Supplied records ::
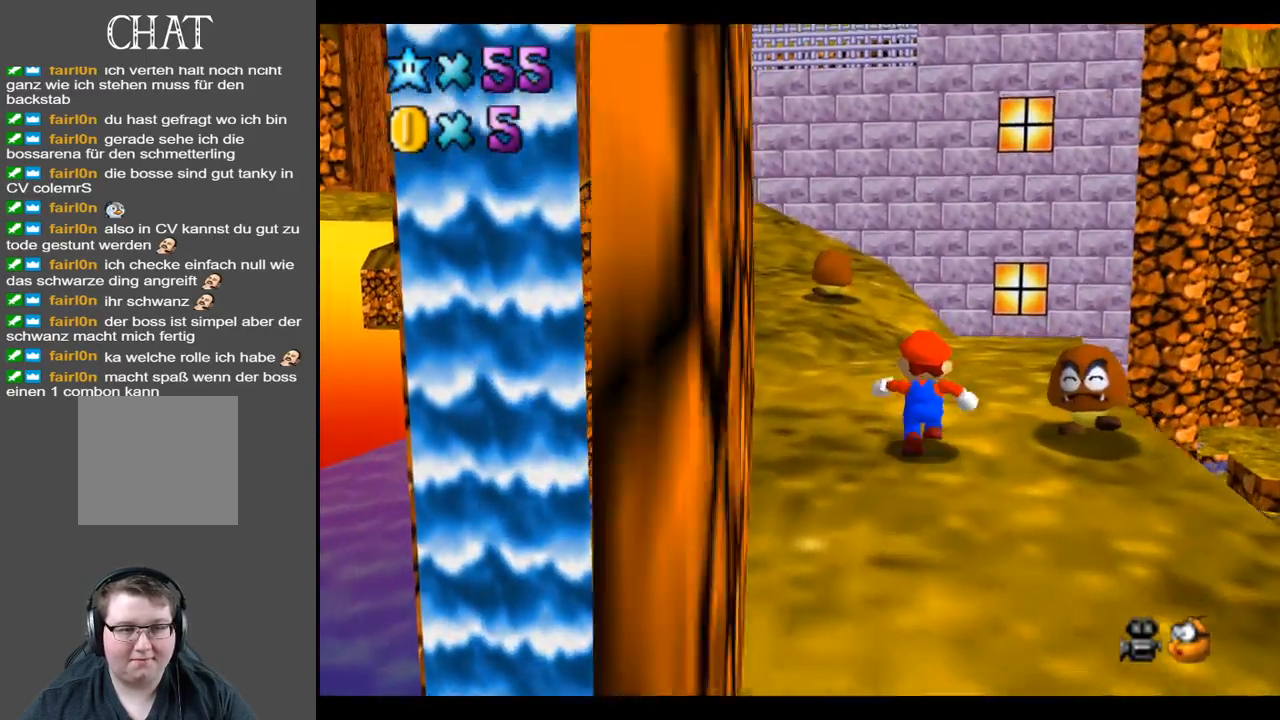
{"buttons": [], "left_stick": "up-left", "right_stick": "center", "events": [[250, "left_stick", "up-left"]]}
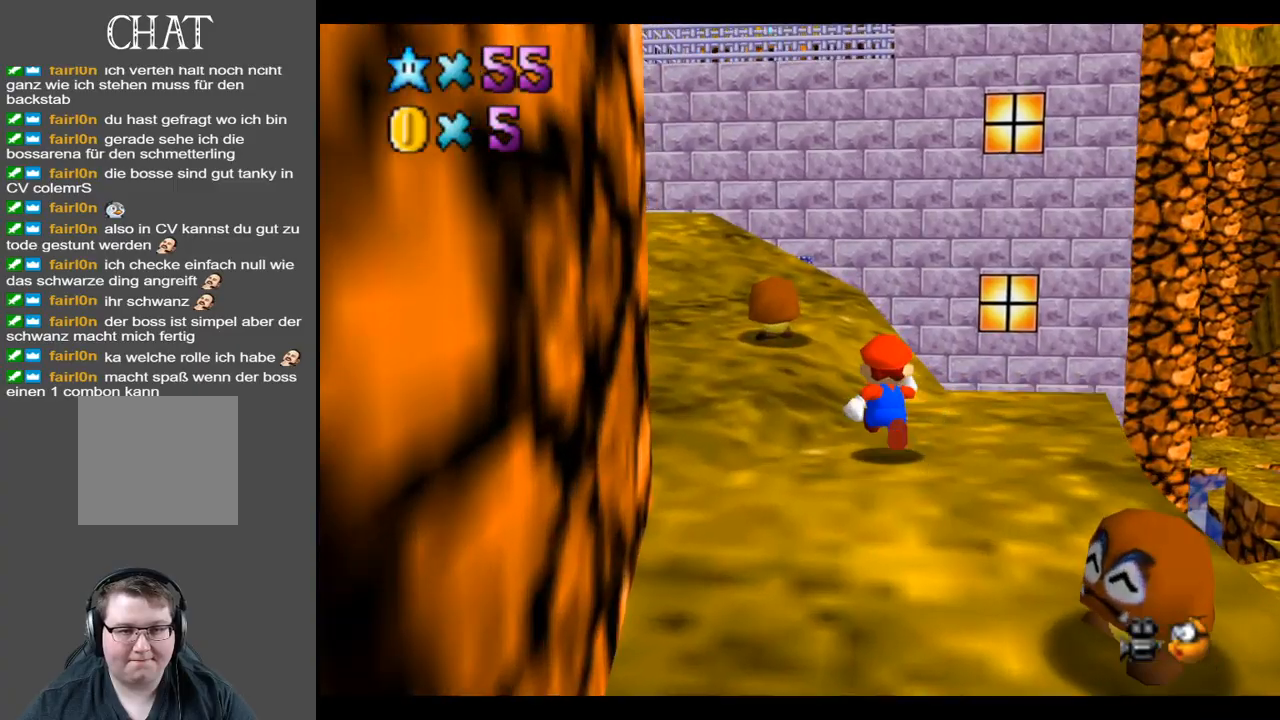
{"buttons": [], "left_stick": "up-right", "right_stick": "center", "events": [[17, "B", "down"], [150, "B", "up"], [300, "A", "down"], [367, "left_stick", "up-right"], [433, "A", "up"]]}
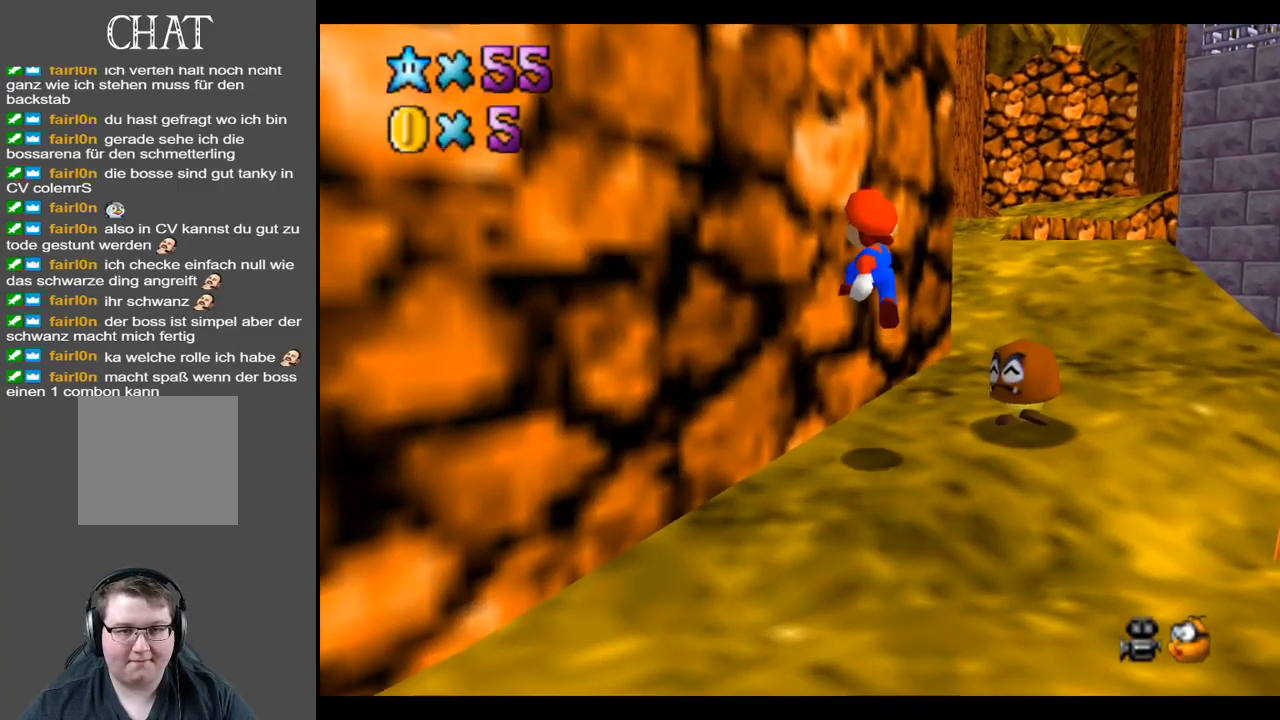
{"buttons": [], "left_stick": "up-right", "right_stick": "center", "events": []}
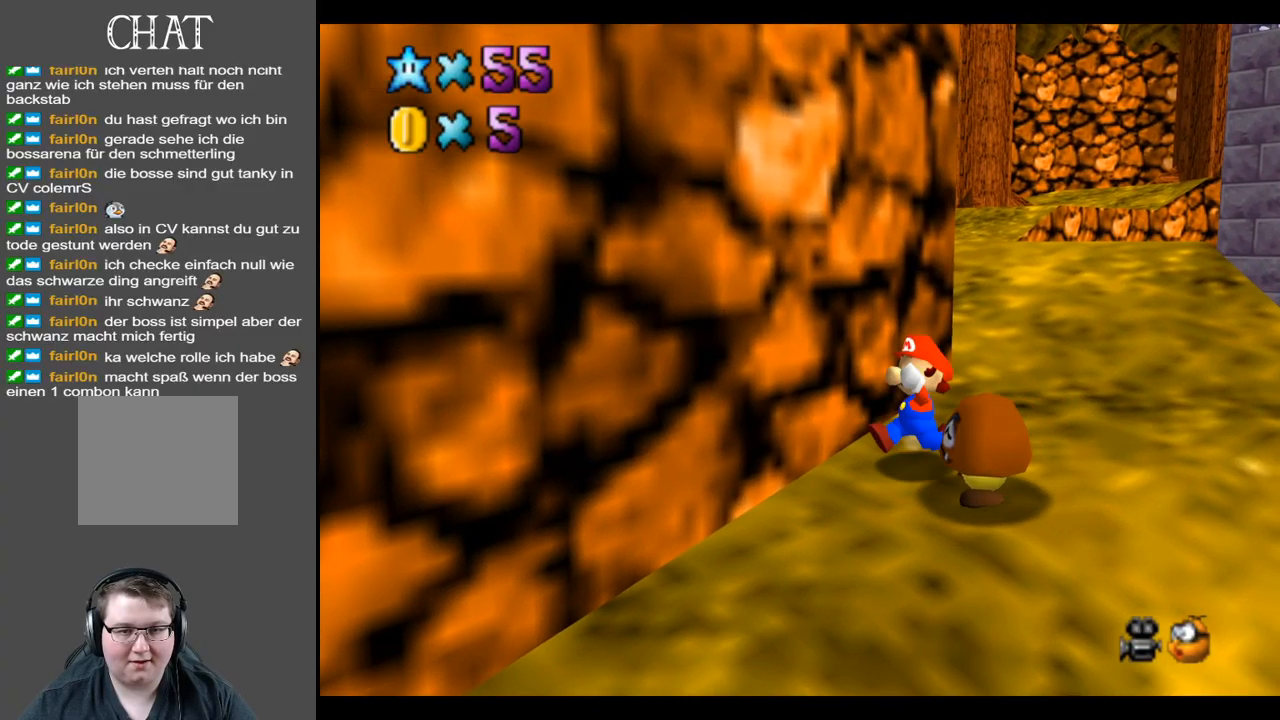
{"buttons": ["Y"], "left_stick": "center", "right_stick": "center", "events": [[33, "A", "down"], [167, "A", "up"], [417, "Y", "down"], [450, "left_stick", "center"]]}
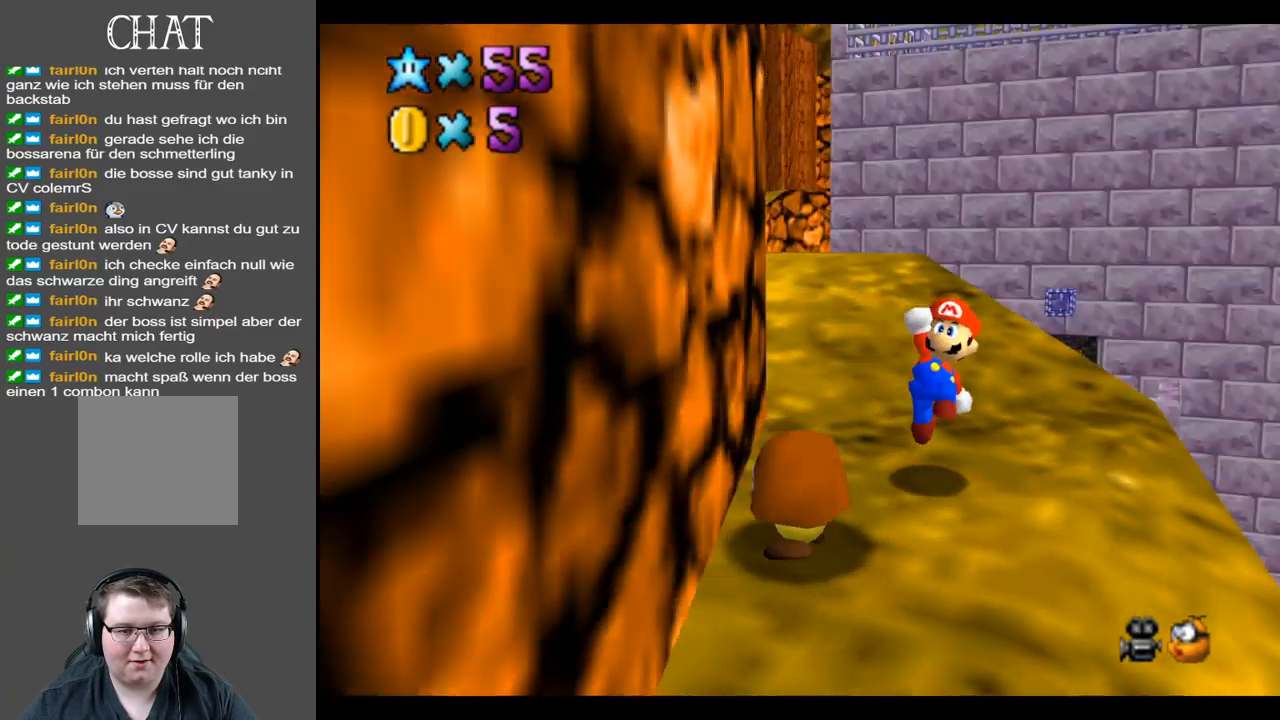
{"buttons": [], "left_stick": "up", "right_stick": "center", "events": [[33, "Y", "up"], [167, "left_stick", "up"]]}
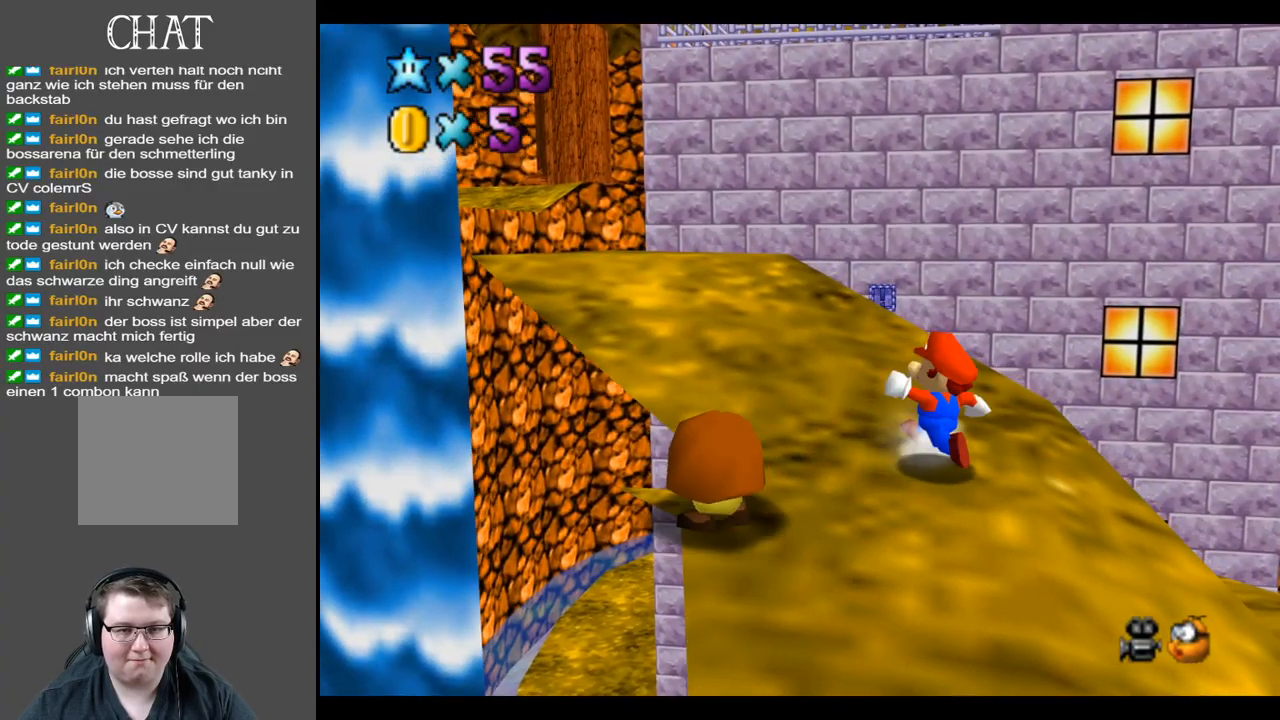
{"buttons": [], "left_stick": "up", "right_stick": "center", "events": [[150, "B", "down"], [250, "B", "up"]]}
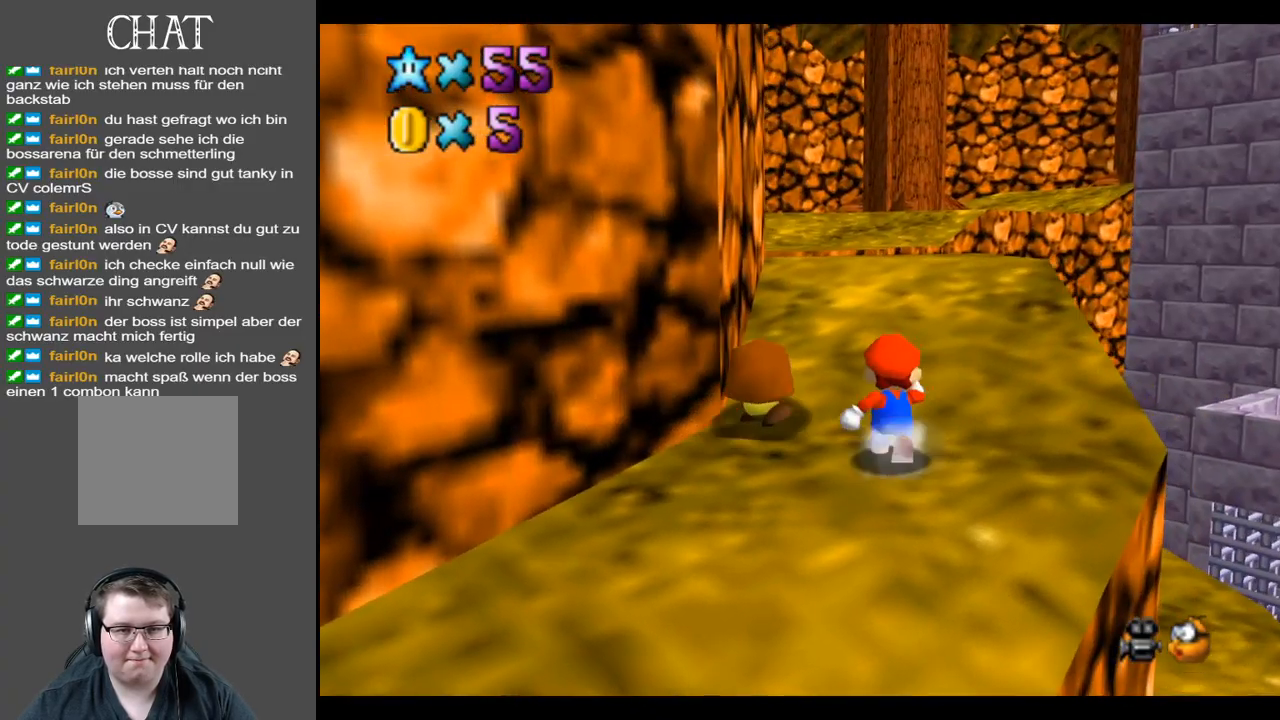
{"buttons": [], "left_stick": "up", "right_stick": "center", "events": [[183, "A", "down"], [317, "A", "up"]]}
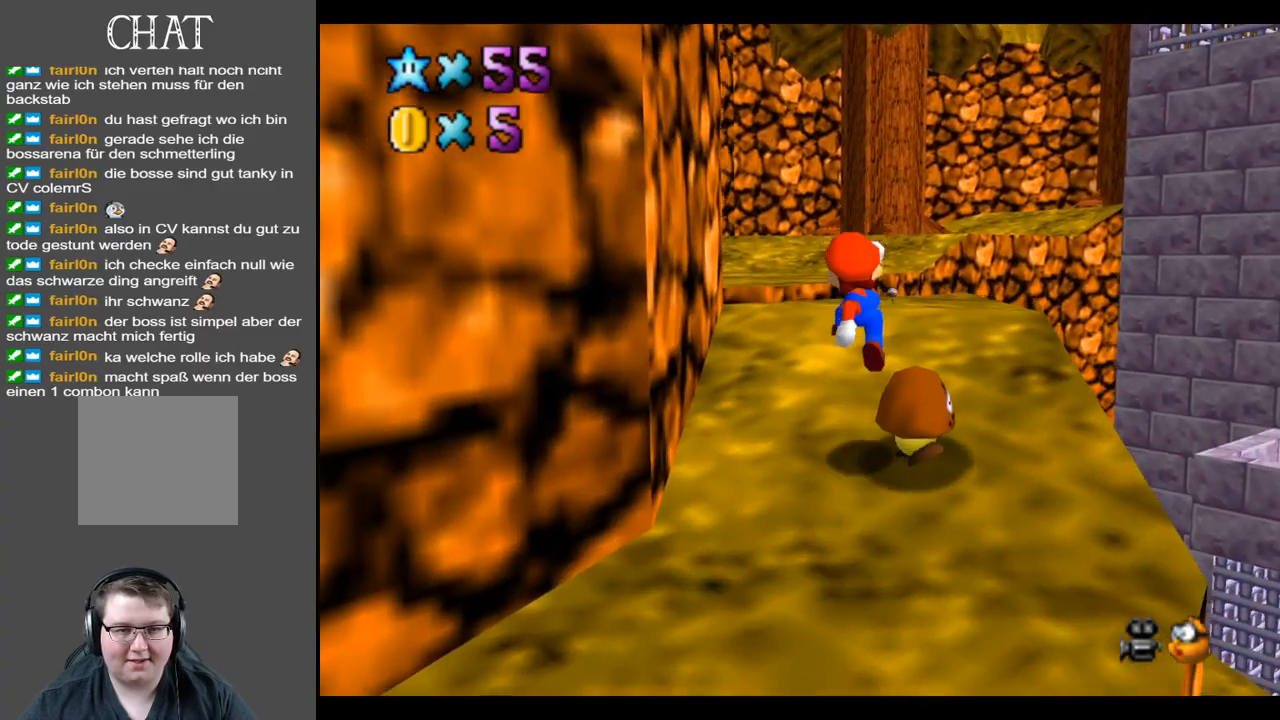
{"buttons": [], "left_stick": "up", "right_stick": "center", "events": []}
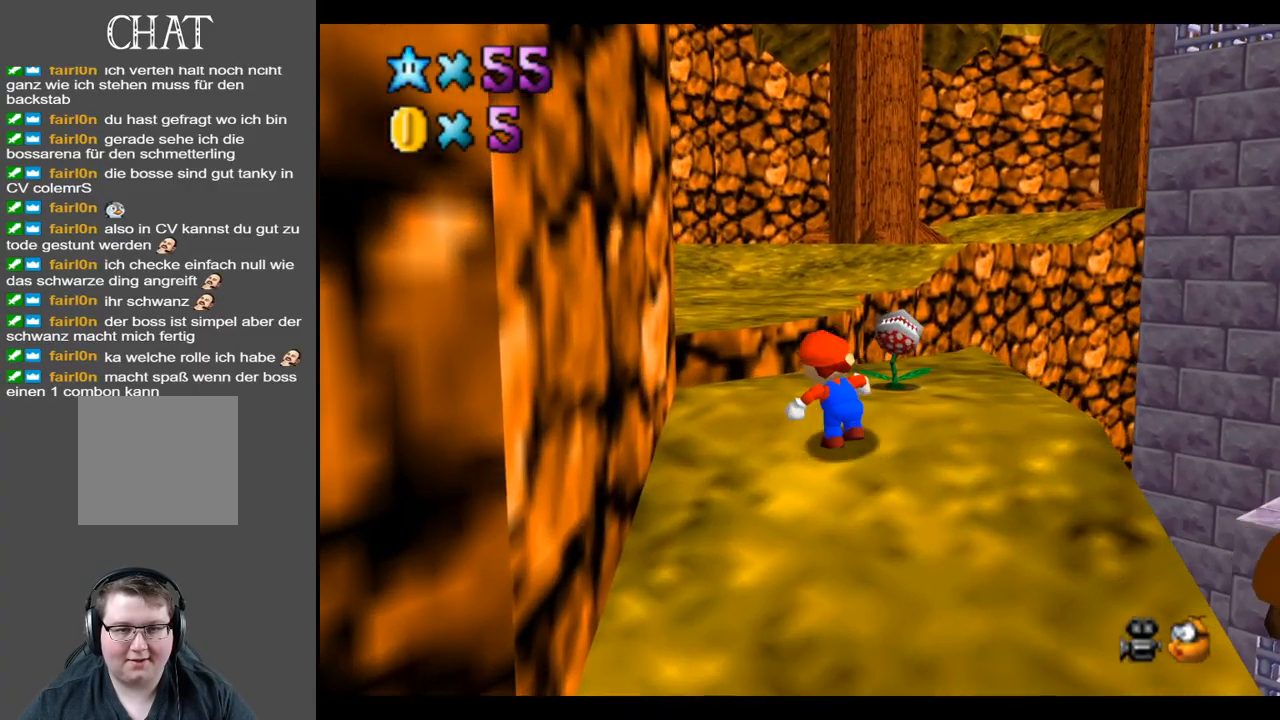
{"buttons": ["Y"], "left_stick": "up-right", "right_stick": "center", "events": [[100, "L2", "down"], [167, "A", "down"], [317, "A", "up"], [317, "left_stick", "up-right"], [333, "L2", "up"], [467, "Y", "down"]]}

Work instructions ::
Print the data word for word and omit the pictures.

Exercise response ::
{"buttons": [], "left_stick": "up-left", "right_stick": "center", "events": [[250, "left_stick", "up-left"]]}
{"buttons": [], "left_stick": "up-right", "right_stick": "center", "events": [[17, "B", "down"], [150, "B", "up"], [300, "A", "down"], [367, "left_stick", "up-right"], [433, "A", "up"]]}
{"buttons": [], "left_stick": "up-right", "right_stick": "center", "events": []}
{"buttons": ["Y"], "left_stick": "center", "right_stick": "center", "events": [[33, "A", "down"], [167, "A", "up"], [417, "Y", "down"], [450, "left_stick", "center"]]}
{"buttons": [], "left_stick": "up", "right_stick": "center", "events": [[33, "Y", "up"], [167, "left_stick", "up"]]}
{"buttons": [], "left_stick": "up", "right_stick": "center", "events": [[150, "B", "down"], [250, "B", "up"]]}
{"buttons": [], "left_stick": "up", "right_stick": "center", "events": [[183, "A", "down"], [317, "A", "up"]]}
{"buttons": [], "left_stick": "up", "right_stick": "center", "events": []}
{"buttons": ["Y"], "left_stick": "up-right", "right_stick": "center", "events": [[100, "L2", "down"], [167, "A", "down"], [317, "A", "up"], [317, "left_stick", "up-right"], [333, "L2", "up"], [467, "Y", "down"]]}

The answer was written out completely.